Rupee Options Bears Retreat as Rajan Puts India Reserves to Work

Updated on
  • SocGen's Agrawal sees rupee outperforming Asian peers
  • Risk reversals fall from highest in almost two years

Options traders are paring bearish rupee bets on signs Indian central bank Governor Raghuram Rajan will deploy the war chest of foreign exchange he built up over the past two years.

Rajan said on Aug. 24 that India will use its reserves to stem rupee swings after China’s shock yuan devaluation triggered a sell-off of emerging-market assets. India’s currency hoard has fallen $3.4 billion from $355 billion on Aug. 21, a sign the Reserve Bank of India is already intervening to keep the exchange rate stable as the U.S. Federal Reserve considers raising borrowing costs.

“The rupee will outperform Asian currencies over the medium term,” said Amit Agrawal, a strategist at Societe Generale SA in Bengaluru. “Ample reserves give India enough ammunition to counter any heightened bout of volatility.”

One-month options offering the right to sell the rupee cost 153 basis points more than those to buy, down from 223 on Aug. 27, the highest since November 2013. The so-called risk-reversal rate dropped 52 basis points last week, the most since February last year. The currency, which traded at 66.33 a dollar in Mumbai on Wednesday, will appreciate to 65.75 by March, according to the median estimate in a Bloomberg survey of analysts.

The rupee plunged 3.5 percent in August, the most in two years, as global funds sold a net $2.6 billion of Indian shares in the biggest monthly outflow since 2008. Malaysia’s ringgit sank 8.6 percent last month while Indonesia’s rupiah depreciated 3.8 percent. The Indian currency rose 0.3 percent on Wednesday and has climbed 0.2 percent so far in September.

Rajan, a former chief economist at the International Monetary Fund, said Aug. 24 that India is in a “good position” compared with other emerging markets, citing reasons such as moderating inflation, low short-term currency liabilities and a narrowing fiscal deficit. The central bank had been buying dollars to build reserves. It purchased a net $565 million in the spot market in June alone, taking total purchases in 2015 to $36 billion, according to data compiled by Bloomberg.

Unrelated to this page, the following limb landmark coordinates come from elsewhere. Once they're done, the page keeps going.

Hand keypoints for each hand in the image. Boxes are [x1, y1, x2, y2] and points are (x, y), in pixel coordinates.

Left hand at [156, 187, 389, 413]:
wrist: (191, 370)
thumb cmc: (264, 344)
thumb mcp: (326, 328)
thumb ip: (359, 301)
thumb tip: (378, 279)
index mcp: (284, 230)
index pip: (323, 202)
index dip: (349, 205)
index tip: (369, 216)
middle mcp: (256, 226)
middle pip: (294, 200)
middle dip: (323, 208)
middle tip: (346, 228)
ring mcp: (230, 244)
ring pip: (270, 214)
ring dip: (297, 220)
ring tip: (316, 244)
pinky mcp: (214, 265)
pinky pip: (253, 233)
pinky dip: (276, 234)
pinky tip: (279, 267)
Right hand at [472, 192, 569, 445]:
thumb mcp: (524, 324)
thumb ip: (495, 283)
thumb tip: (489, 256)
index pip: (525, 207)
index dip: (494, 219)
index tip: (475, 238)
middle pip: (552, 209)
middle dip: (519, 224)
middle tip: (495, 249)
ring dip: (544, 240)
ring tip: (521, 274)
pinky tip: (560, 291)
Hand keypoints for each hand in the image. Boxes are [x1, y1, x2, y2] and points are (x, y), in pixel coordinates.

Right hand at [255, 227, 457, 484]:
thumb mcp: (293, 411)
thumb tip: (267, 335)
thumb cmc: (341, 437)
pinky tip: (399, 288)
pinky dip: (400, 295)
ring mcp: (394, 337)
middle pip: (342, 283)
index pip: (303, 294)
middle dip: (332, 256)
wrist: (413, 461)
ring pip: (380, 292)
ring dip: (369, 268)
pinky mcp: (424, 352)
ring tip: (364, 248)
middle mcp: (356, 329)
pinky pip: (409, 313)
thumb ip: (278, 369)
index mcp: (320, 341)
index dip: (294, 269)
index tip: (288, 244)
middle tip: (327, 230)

“We will have no hesitation in using our reserves when appropriate to reduce volatility in the rupee,” Rajan told a conference in Mumbai. “Once market volatility settles down, India should emerge once again as an investment destination of choice.”

The rupee’s three-month implied volatility, a gauge of expected swings used to price options, dropped to 8.08 percent on Wednesday from as high as 10.08 percent in August, signaling reduced potential for losses.

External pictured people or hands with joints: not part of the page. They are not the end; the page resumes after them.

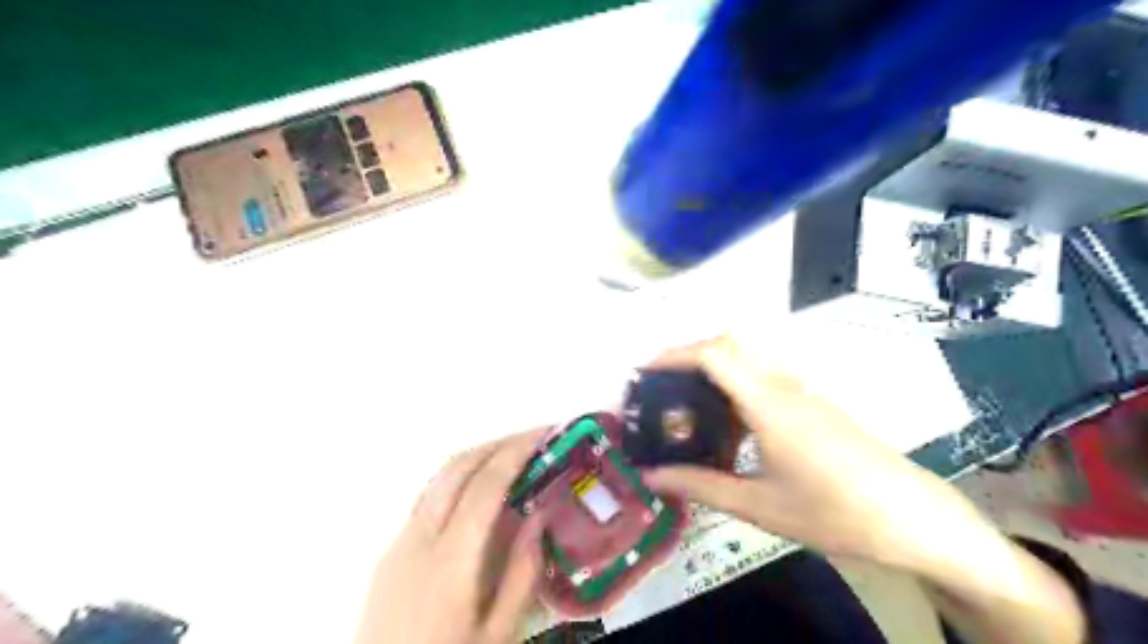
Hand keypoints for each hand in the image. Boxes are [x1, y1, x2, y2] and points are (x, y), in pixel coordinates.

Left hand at [354, 427, 542, 642]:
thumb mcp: (498, 635)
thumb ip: (521, 575)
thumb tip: (538, 518)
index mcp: (450, 560)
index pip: (485, 485)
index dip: (515, 452)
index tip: (543, 433)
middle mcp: (419, 537)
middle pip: (458, 468)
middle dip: (497, 443)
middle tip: (533, 438)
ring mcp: (400, 540)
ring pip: (439, 478)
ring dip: (477, 456)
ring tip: (512, 454)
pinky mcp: (391, 550)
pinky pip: (429, 496)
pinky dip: (459, 477)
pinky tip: (479, 488)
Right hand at [645, 336, 987, 568]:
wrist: (913, 518)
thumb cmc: (835, 512)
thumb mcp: (760, 506)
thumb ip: (701, 487)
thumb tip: (651, 478)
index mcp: (768, 403)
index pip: (714, 354)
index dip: (674, 354)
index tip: (644, 370)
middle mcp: (784, 385)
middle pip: (730, 345)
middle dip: (688, 354)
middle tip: (659, 384)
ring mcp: (802, 391)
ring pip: (748, 359)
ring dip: (712, 367)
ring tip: (684, 402)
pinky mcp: (813, 403)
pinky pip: (763, 377)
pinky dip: (733, 383)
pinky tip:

The S&P BSE Sensex index of stocks, India’s benchmark equity gauge, slumped to a 15-month low on Monday as the prospect of higher U.S. interest rates and a deepening economic slowdown in China curbed demand for riskier assets.

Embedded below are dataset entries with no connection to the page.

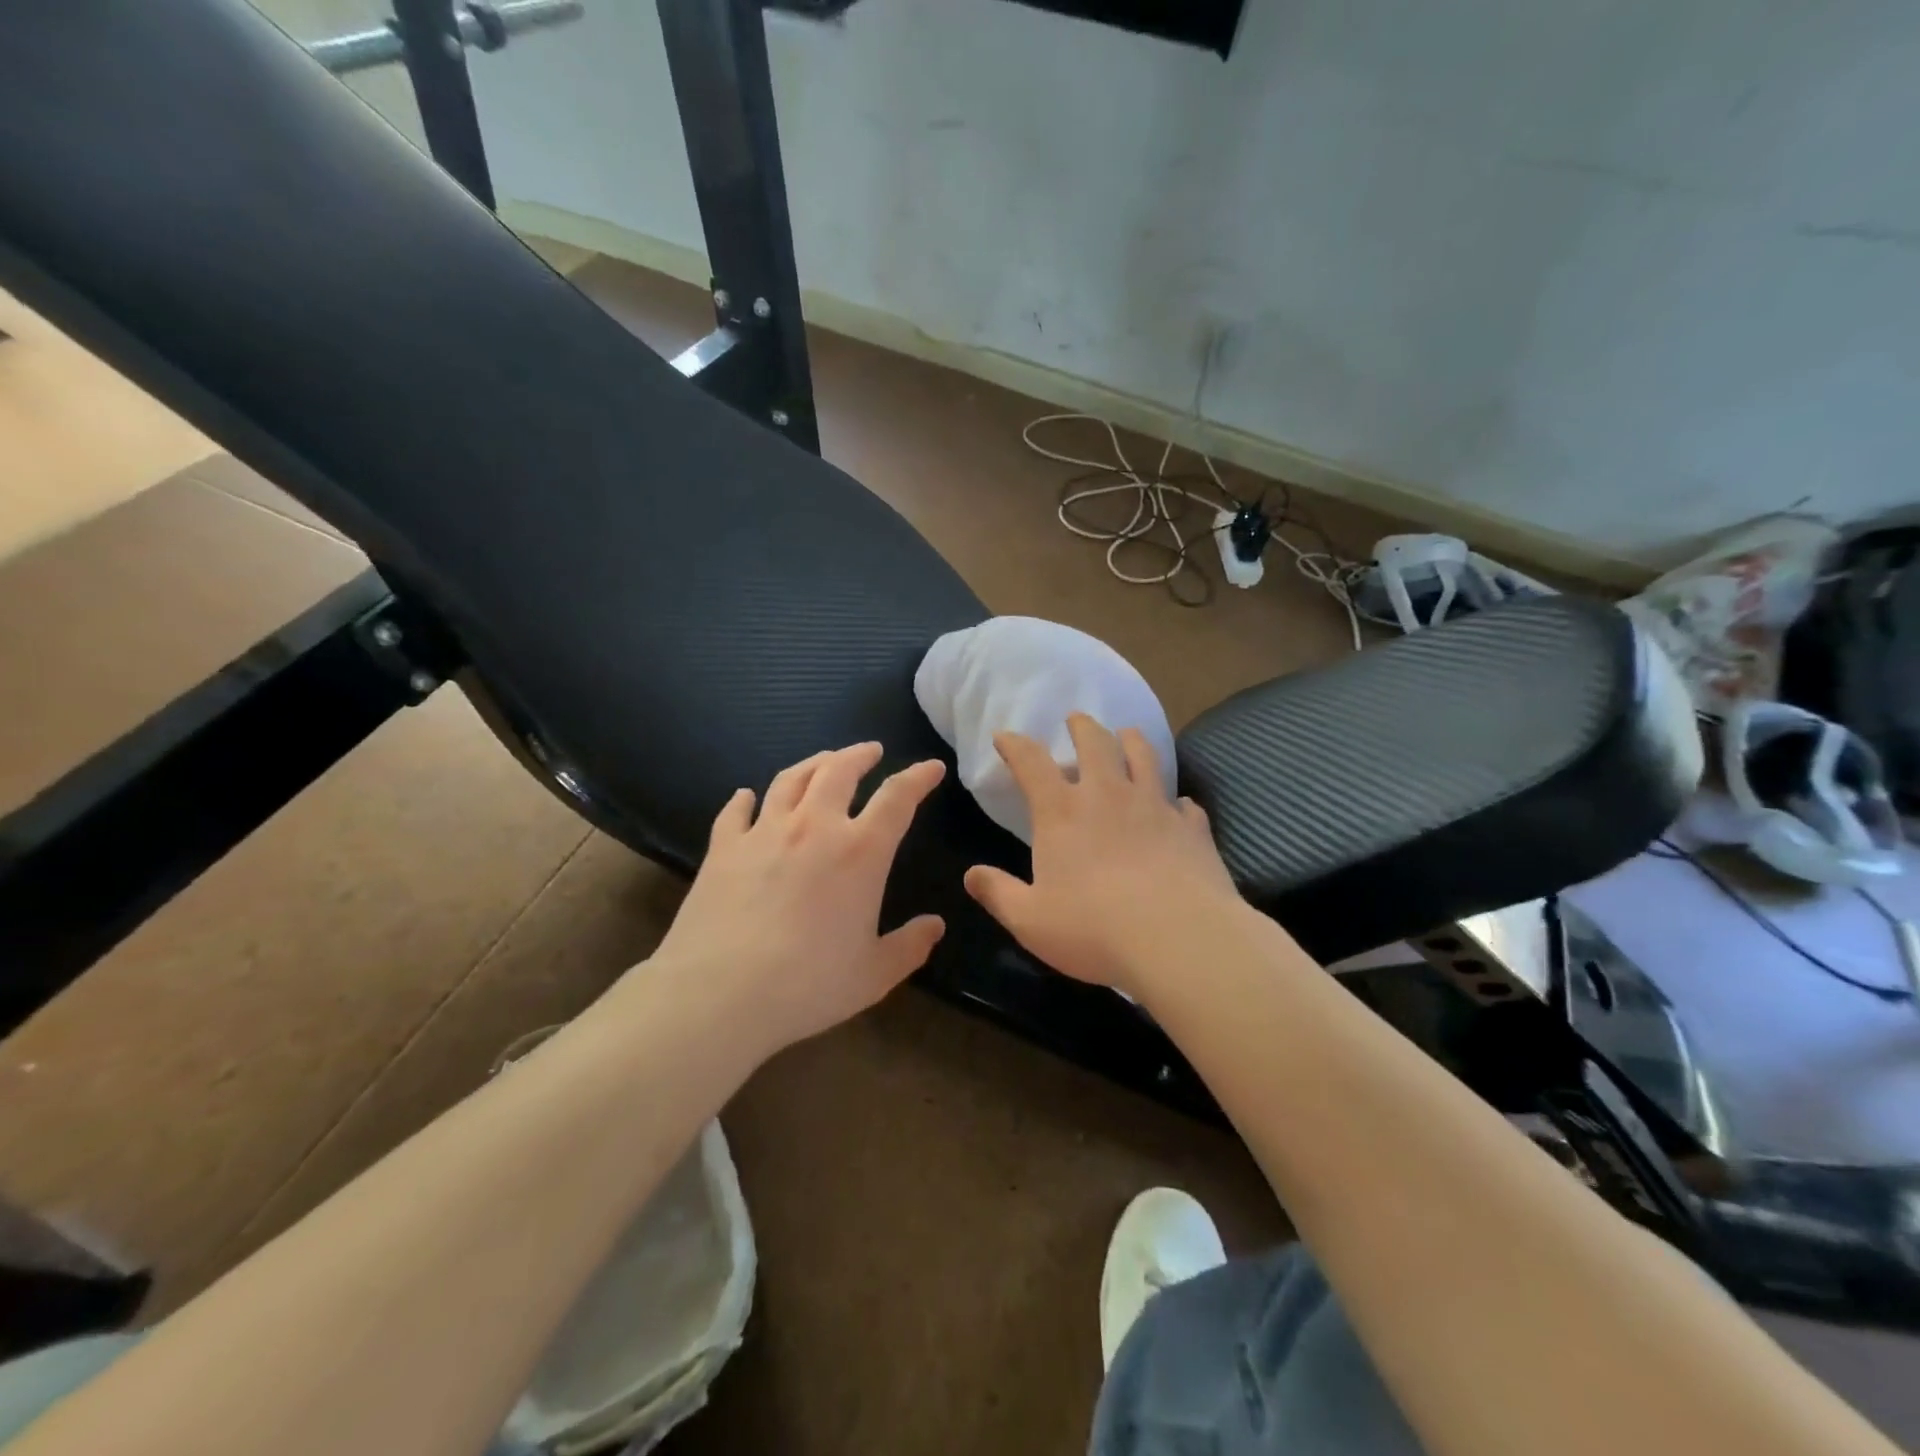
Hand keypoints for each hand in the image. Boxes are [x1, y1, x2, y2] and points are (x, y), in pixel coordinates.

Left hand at [641, 743, 946, 1058]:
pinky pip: (736, 812)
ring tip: (823, 761)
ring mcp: (764, 832)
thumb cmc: (808, 985)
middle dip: (860, 755)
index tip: (932, 767)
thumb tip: (935, 926)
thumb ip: (909, 946)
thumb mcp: (874, 974)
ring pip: (790, 779)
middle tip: (871, 751)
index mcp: (860, 851)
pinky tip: (746, 795)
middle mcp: (814, 827)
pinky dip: (744, 799)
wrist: (720, 994)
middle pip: (839, 770)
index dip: (919, 777)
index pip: (898, 798)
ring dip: (812, 764)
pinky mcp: (724, 848)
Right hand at [963, 714, 1240, 995]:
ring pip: (1143, 756)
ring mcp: (1155, 806)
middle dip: (1081, 726)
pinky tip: (1177, 806)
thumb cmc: (1094, 929)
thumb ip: (998, 894)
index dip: (1014, 745)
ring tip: (1127, 734)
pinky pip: (1183, 803)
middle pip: (1094, 742)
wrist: (1179, 939)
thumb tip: (971, 875)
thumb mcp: (1030, 920)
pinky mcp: (1191, 827)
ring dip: (1130, 740)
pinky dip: (1175, 800)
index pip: (1031, 762)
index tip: (1004, 737)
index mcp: (1062, 812)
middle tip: (1076, 719)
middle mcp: (1108, 795)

Official data last week showed India’s economy expanded 7 percent last quarter, putting it on par with China as the world’s fastest-growing major economy. The rate of growth though was slower than 7.5 percent in the three months ended March 31, and below the median estimate of 7.4 percent in a Bloomberg survey.

More Intervention

SocGen’s Agrawal expects the central bank to continue intervening in the spot and forwards markets to limit volatility if the pressure on developing-nation currencies remains in place.

ING Groep NV, the top rupee forecaster in Bloomberg’s quarterly rankings, said last month that the currency will outperform Asian peers as India is less exposed to the slowdown in China. Exports to China comprise less than 10 percent of the total overseas shipments from Asia’s third-largest economy.

The past year’s 50 percent slide in Brent crude prices helped ease consumer inflation to an eight-month low in July. It also contributed to narrowing the net oil-importing nation’s current-account deficit to a seven-year low of $27.5 billion in the year ended March 31.

The rupee will earn 7.2 percent, including interest, by mid-2016, the best total return in the region, according to Bloomberg surveys of strategists.

“India is relatively better placed in Asia to withstand Fed hikes and is among the best positioned in the region to benefit from lower oil prices,” said Sue Trinh, head of Asia foreign-exchange strategy at Royal Bank of Canada in Hong Kong. “We expect the rupee to be one of the outperformers.”